Nachdem die Werbebranche in den letzten zwei Jahren von der Corona-Pandemie ordentlich gebeutelt wurde, denken wir in diesen Kriegszeiten vor allem an unsere ukrainischen Kollegen. Der Werbemarkt dort ist durch den Krieg fast vollständig zum Erliegen gekommen.
So bittet zum Beispiel die renommierte Agentur Tabasco aus Kiew international um Aufträge zur Absicherung ihrer Mitarbeitenden, die nicht dauerhaft auf Hilfe von außen angewiesen sein möchten. Die preisgekrönte Kreativagentur Banda, ebenfalls aus Kiew, nutzt die eigene Kreativität, um auf die schlimme Situation vor Ort aufmerksam zu machen und veröffentlicht einen 60-Sekünder auf YouTube. Die für die ukrainische Regierung entwickelte Marke „Ukraine now” sollte eigentlich das moderne Gesicht des Landes zeigen, stattdessen rüttelt sie nun mit Bildern des Krieges auf. Serviceplan, die einzige integriert aufgestellte Agentur Deutschlands, kündigte zunächst an, das Büro in Kiew offenzulassen und die Mitarbeitenden nach Deutschland zu holen, kurz darauf wurde die Agentur doch geschlossen, die meisten Mitarbeitenden hatten da bereits die Stadt verlassen.

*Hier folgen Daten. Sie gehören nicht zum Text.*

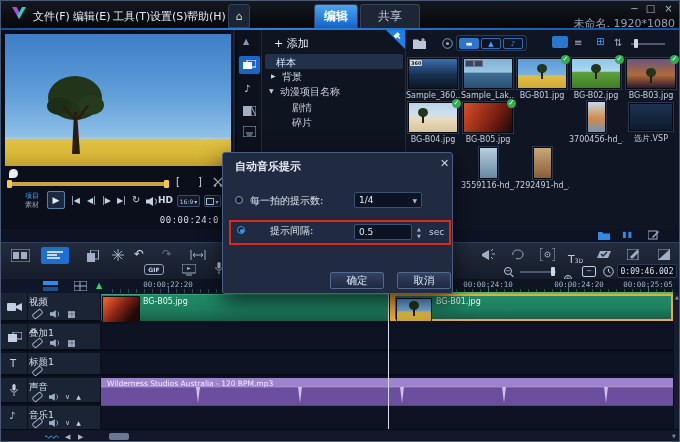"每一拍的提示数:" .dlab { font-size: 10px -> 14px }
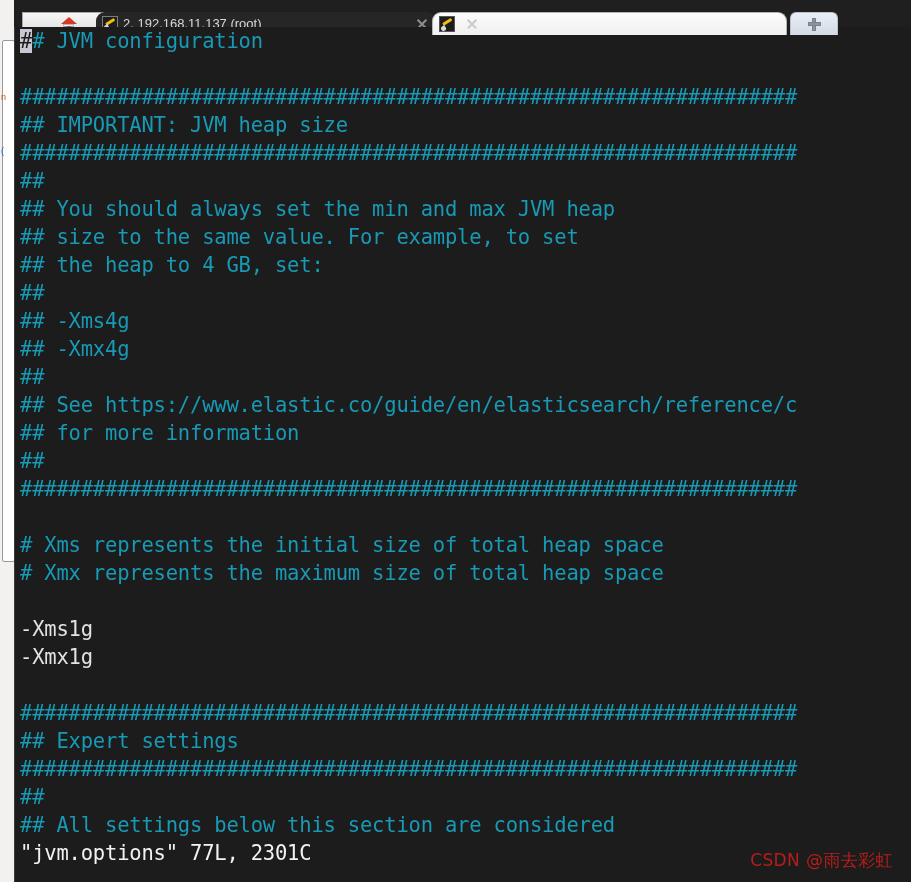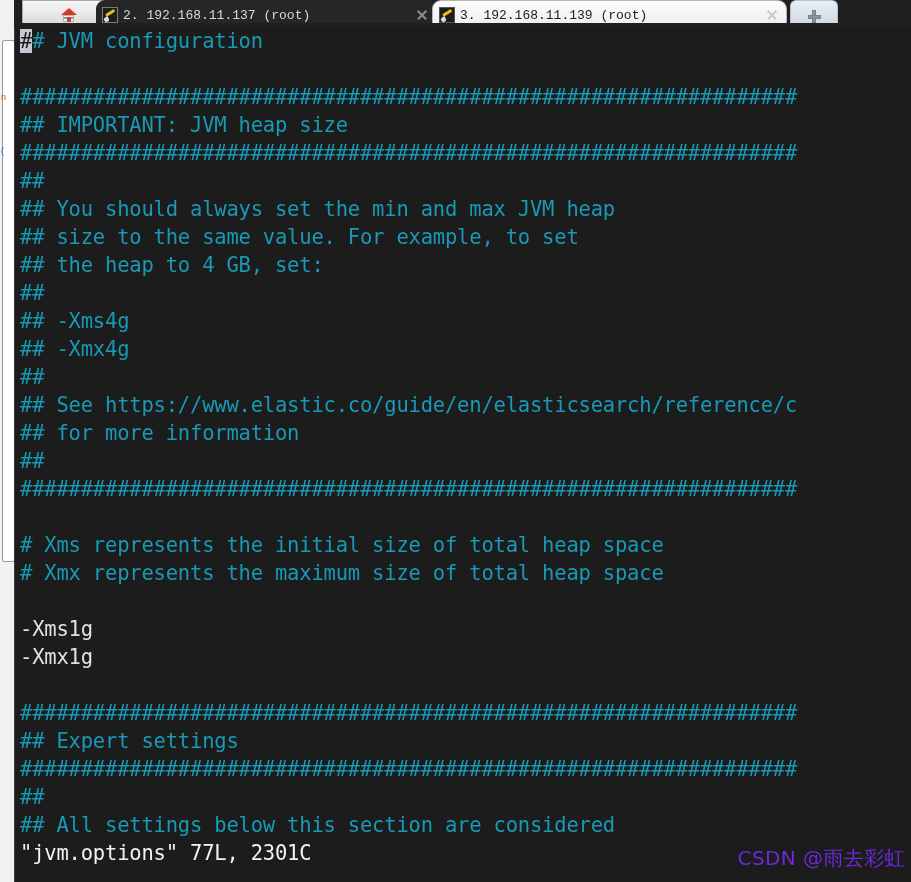"2. 192.168.11.137 (root)" .tab { align-items: flex-end -> center; font-family: Liberation Mono, monospace -> none; top: 0 -> 12px }
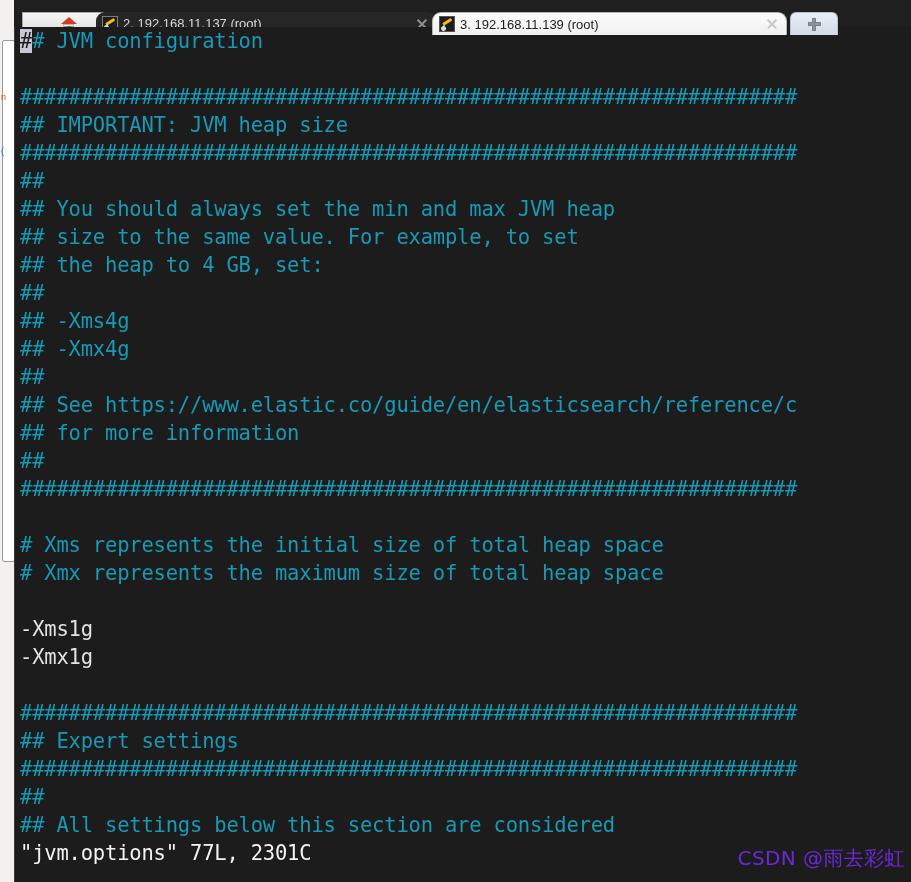"3. 192.168.11.139 (root)" span.tab-label { html: <span>3. 192.168.11.139 (root)</span> -> none }
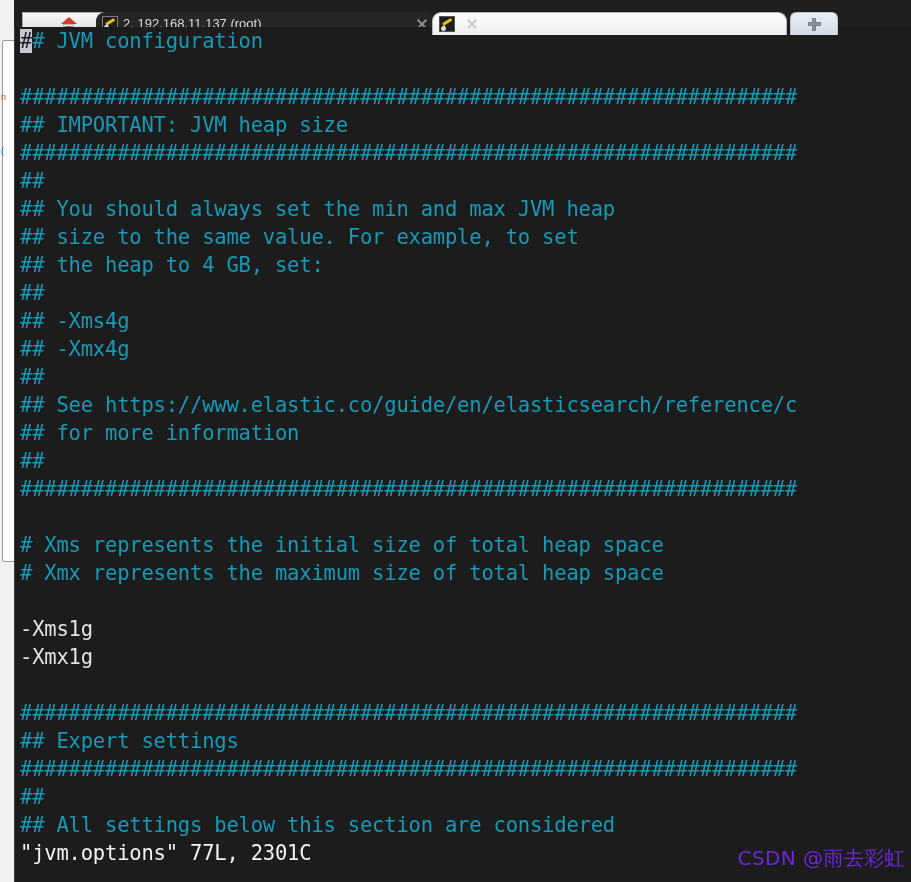"CSDN @雨去彩虹" .watermark { color: #6d28d9 -> #b91c1c; font-size: 20px -> 17px; right: 6px -> 18px }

Wie aber reagiert die Werbung hierzulande auf den Krieg und wie kann ein guter Weg zwischen Ignoranz, Schweigen und Anbiederung aussehen? Für eine solche Ausnahmesituation gibt es sicher keine Blaupause, wie angemessenes Verhalten aussehen sollte. Edeka zum Beispiel löste in den sozialen Netzwerken einen veritablen Shitstorm aus: Der auf Social Media gepostete Spruch „Freiheit ist ein Lebensmittel”, gestaltet wie eine Markenanzeige, vermengt Eigenwerbung und politische Haltung und erntete dafür jede Menge Kritik.
Die Drogeriemarktkette Rossmann dagegen unterstützte die Menschen in der Ukraine mit Hilfspaketen und verschickte gleichzeitig eine Mitteilung an die Presse: Tue Gutes und rede darüber. Ebenfalls Lob erhielten die Maßnahmen der Deutschen Bahn und einiger Mobilfunkprovider. Die Unternehmen stellten ihre Produkte den Flüchtenden kostenlos zur Verfügung: Bahnfahrten aus Polen, Tschechien und Österreich Richtung Deutschland können von Ukrainern kostenlos genutzt werden, für Mobilfunkverbindungen in die Ukraine fallen keine Gebühren an. Das lädt das Markenimage positiv auf und bleibt in Erinnerung, weil den Worten auch Taten folgen und die politische Haltung nicht nur ein Lippenbekenntnis ist, sondern auch alle damit verbundenen finanziellen Konsequenzen in Kauf genommen werden.
Den Krieg für das eigene Marketing zu nutzen bleibt ein großer Balanceakt. Im Zweifel ist Zurückhaltung angebrachter, als geheuchelte und unauthentische Werbebotschaften oder ein unbedachter Post, der einen Shitstorm auslösen kann.
Übrigens hat etwas verspätet auch Edeka reagiert: In einem Post in den sozialen Medien teilte der Konzern mit, man habe 360 Tonnen an benötigten Produkten wie Konserven, Brot, Trinkwasser, Babynahrung und Hygieneartikel auf den Weg an die ukrainische Grenze gebracht.